Many are in disbelief, fearful of the future, and shocked by the outcome of the election. We feel the earthquake of social disorder, the groundswell of dismay, anger, and unreasonable violence. Deep divisions and shock waves of sudden backlash seek to uproot us. It all crashes into painfully raw, intense, disarray. What remains is chaotic, rolling emotions. Some seek to stand on a solid rock above the destructive fray.

Why did the election results produce such hateful speech in so many ~ spew itself in all directions ~  blasts in the very face of our nation and at such great speed? Many would say President elect Trump ran his campaign entirely with rants, with over-the-top rhetoric. He led the charge. Many of his allies could not condone his behavior. Rants came from all sides in a fiercely fought campaign.

The intense verbal reactions on both sides raised to a new level of hatred and near anarchy since the winning call. Emotions run high. Fear overpowers. The worst in us becomes unhinged when contempt and fear takes us down. The greater potential landslide of fear may be more destructive, if we allow it to rule.

Perhaps fears’ final strike came with the realization of the consequence of crumbling ideals, those beliefs we cling to, those treasured hopes in a world we build around us. What was held as belief did not hold together in the end. No one likes to get it wrong.

Someone said,”We don’t see the world as it is, we see the world the way we are.”

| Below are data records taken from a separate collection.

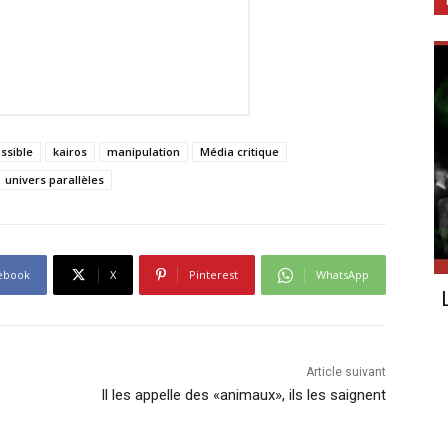
ossible
kairos
manipulation
Média critique
univers parallèles
ebook
X
Pinterest
WhatsApp
Article suivant
Il les appelle des «animaux», ils les saignent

We establish our own limited world. The way we see this world is the way we see reality. This identity is driven by our deep-seeded perceptions that in turn drive our beliefs and behaviors. This gives way to living with our blind sights. And we express those ” hallowed” perceptions through our communications.

Change is extremely difficult when it comes as an unexpected side-winder. That is how the election news assaulted the most unsuspected Hillary Clinton supporters.  But the stunned reality that followed with accusations of blame, judgements and negative assumptions, surely have not calmed the frenzy.

When we ignore the questioning signs of truth our pride sets us up for painful falls.  When we accept what we hear and not search out reasoning truth we are more likely to believe false statements and lies; therefore, assume false judgements of one another. We all are guilty of these perceptions.

” Perhaps the worst aspects of political fear is that fear is greater than our differences,” Lori Phister. 

 

” Many have never experienced the devastation of experienced racism, sexism or xenophobia in life, wrote one FB writer: And  until you do experience some form of discrimination, you will never truly know how painful Trump’s campaign has been for those belonging to minority groups.”

I get this. Many in our country have lived with deeply painful experiences not properly healed. But to heal a nation, we must come to terms with our own prejudices, our own bigotry, and not solely lay the blame of such experiences entirely on any one person, race, color, sex, or voting block.

We all have a need to go deeper in owning our biases to rid hateful cause and effects. Try we must. We can’t give up efforts to bridge the gaps. Often problems arise when the fragile bridges we begin to build, are blown up by our own insensitivity and destructive weapons of behaviors. What work we have ahead in the areas of political, cultural and religious differences. We need new models of the restorative process.

A rare time we live in today, where examination of the heart and soul of our country is desperately needed. Renewed hope and efforts will require changed thinking. Likewise, hardened hearts to open and expand. It is not about tolerance ~ it is about grace and understanding ~ it comes in talking and not shouting. Listening helps us find initiative to work together. Forgiveness makes it possible.

Such a time is now when recent, painful experiences have grown intolerable. We are ripe to acknowledged our personal demise of unhealthy perceptions. It is time to deal with deep insecurities and fear of the future and look beyond the difficulties of our past. A tipping point of healing in this country could be within our reach of disheartened, weak and weary hands. Can we concentrate on repairing our own brokenness in the process of refocus? Governments can not supply the happiness of our future.

I liked how Jane Colton, resolved her own intense feelings after the election:

” I was horrified, angry, and then I sobbed. Out of those human emotions came a shift in my perspective. I just suddenly knew what I had to do. I have to be part of the solution. I have to allow everyone, including Donald Trump, to grow and change in an instant. I need to find forgiveness and replace my horror with love. If ever we needed to love each other, now is the time. Even as I continue to have a range of feelings about this, Grace found me last night, it won’t let go, and it is stronger than fear.”

May grace come to us in this great time of need and release our nation from debilitating fear. And release us from such turmoil.  May grace never let go!